- **INPUT MATERIAL**
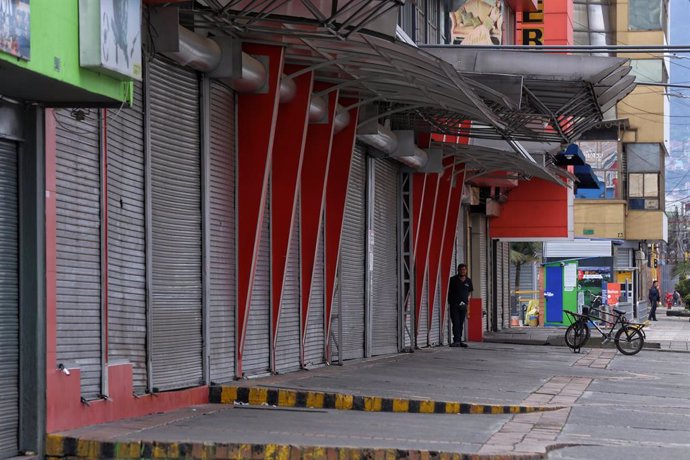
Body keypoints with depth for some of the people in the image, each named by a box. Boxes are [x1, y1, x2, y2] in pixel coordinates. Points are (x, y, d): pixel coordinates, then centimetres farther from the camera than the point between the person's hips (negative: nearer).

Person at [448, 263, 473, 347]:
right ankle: (456, 340, -15)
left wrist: (468, 298, 2)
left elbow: (470, 292, 21)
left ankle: (459, 340, 14)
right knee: (456, 323, -11)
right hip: (454, 304, -4)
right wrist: (449, 300, -6)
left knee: (461, 324, 7)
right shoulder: (453, 279, 0)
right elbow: (449, 291, 4)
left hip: (463, 305, 4)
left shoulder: (468, 281, 11)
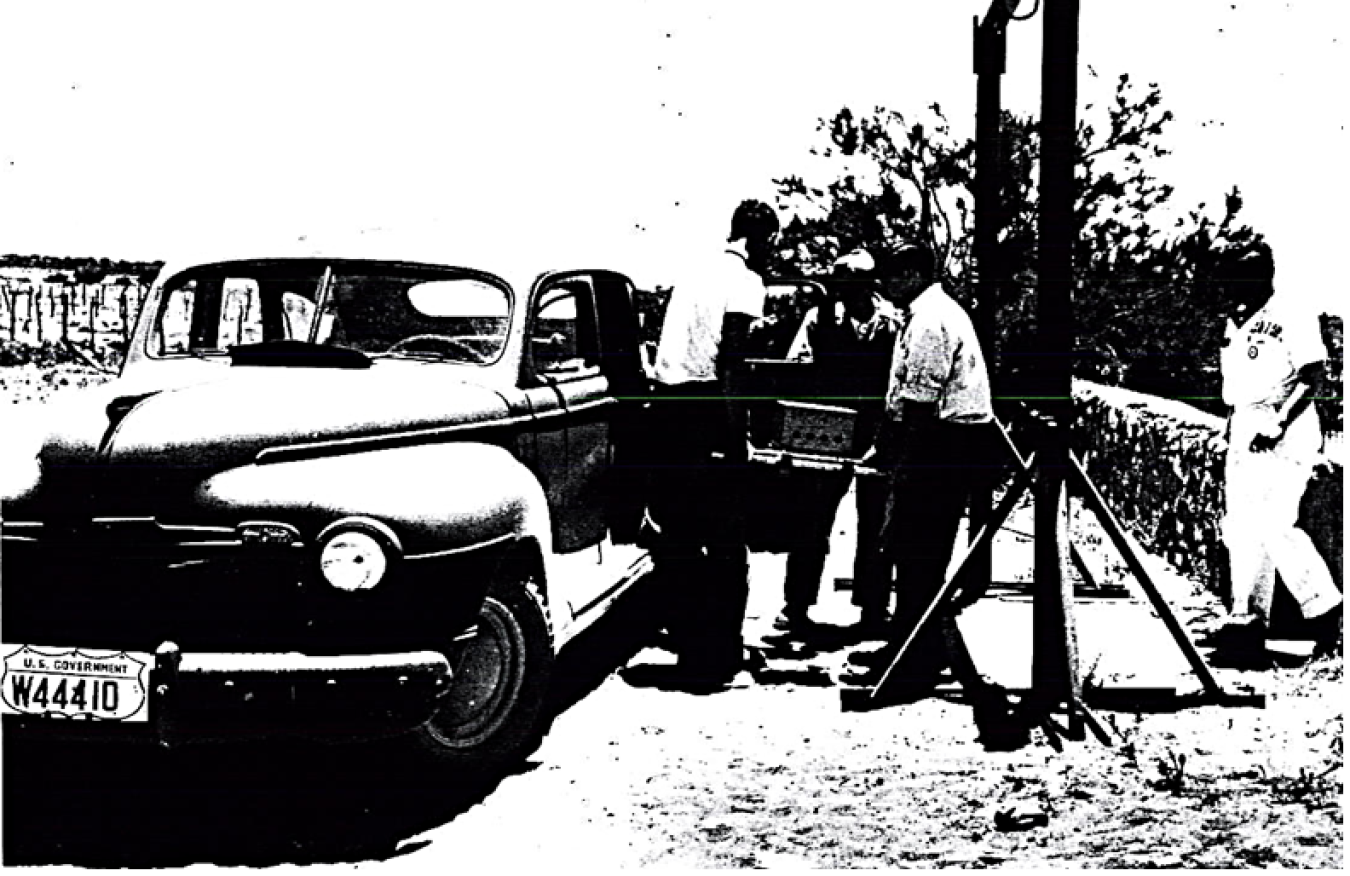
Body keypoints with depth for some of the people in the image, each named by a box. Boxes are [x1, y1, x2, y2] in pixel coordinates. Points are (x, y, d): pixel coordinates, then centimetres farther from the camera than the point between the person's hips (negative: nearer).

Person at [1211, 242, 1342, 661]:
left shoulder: (1291, 320, -11)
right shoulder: (1235, 323, 15)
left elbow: (1312, 378, -18)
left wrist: (1279, 423, -23)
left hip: (1285, 437, -9)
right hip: (1244, 436, 9)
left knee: (1273, 527, -14)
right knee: (1239, 529, 6)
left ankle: (1326, 611, 0)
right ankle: (1247, 620, 12)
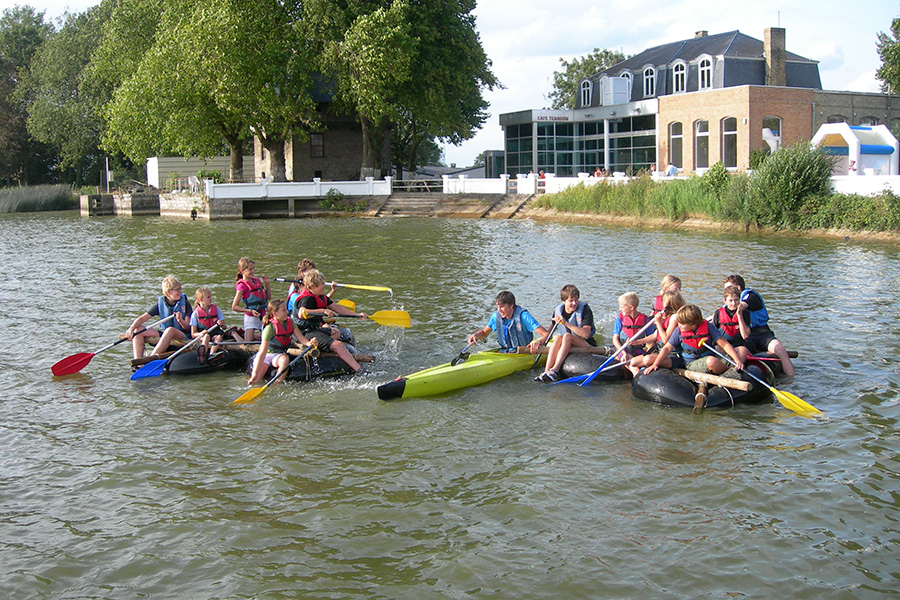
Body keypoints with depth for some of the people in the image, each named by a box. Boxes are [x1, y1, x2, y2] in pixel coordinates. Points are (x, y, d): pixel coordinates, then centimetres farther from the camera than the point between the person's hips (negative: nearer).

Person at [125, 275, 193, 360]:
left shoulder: (185, 303, -2)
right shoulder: (160, 304, 4)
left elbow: (188, 327, -6)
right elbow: (142, 319, 2)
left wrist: (180, 320, -28)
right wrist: (131, 328, -17)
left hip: (184, 336, -4)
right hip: (164, 335, 4)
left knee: (170, 330, -38)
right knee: (137, 331, -10)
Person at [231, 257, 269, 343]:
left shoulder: (257, 280, 8)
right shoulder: (242, 285, -13)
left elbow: (267, 297, 18)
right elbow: (234, 307, -14)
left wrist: (267, 283, 5)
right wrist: (250, 311, -22)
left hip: (262, 315, 7)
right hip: (251, 317, -7)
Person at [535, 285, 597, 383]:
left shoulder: (585, 310, -11)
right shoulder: (558, 311, 2)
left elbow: (586, 334, -24)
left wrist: (566, 323, -28)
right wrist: (541, 342, -7)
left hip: (587, 346, -4)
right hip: (570, 348, 4)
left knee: (567, 336, -31)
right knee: (557, 338, -27)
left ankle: (554, 370, -44)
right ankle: (546, 371, -40)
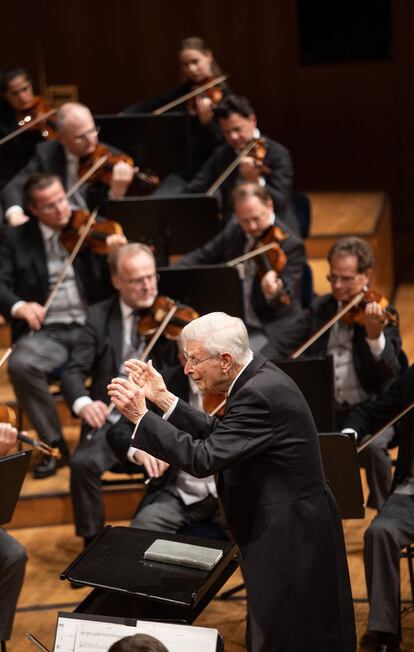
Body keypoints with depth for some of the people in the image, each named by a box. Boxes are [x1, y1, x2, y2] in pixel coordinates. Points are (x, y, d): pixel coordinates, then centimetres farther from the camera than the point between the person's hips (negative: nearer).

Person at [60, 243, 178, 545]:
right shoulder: (99, 316, 4)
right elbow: (73, 371, -5)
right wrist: (83, 402, -27)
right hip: (111, 421, 1)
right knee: (83, 463, -27)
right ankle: (93, 541, -6)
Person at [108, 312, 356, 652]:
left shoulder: (258, 394, -25)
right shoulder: (259, 376, 5)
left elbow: (204, 458, -28)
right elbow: (217, 436, 8)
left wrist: (141, 415, -23)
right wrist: (163, 398, 4)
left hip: (290, 538, -10)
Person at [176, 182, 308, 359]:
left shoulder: (291, 245, -13)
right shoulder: (233, 232, 6)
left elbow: (287, 299, -21)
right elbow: (202, 256, 17)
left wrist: (275, 292, -46)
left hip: (274, 329, -6)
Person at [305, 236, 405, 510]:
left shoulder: (382, 313, -5)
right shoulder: (320, 308, 10)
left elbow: (391, 373, -17)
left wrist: (375, 336, -35)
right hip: (327, 409, 4)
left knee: (371, 446, -33)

- **ASSIGNED TASK**
Count the lines in the items above that contain the word "ankle", and give only that number.

- **RESULT FOR THIS EXERCISE**
7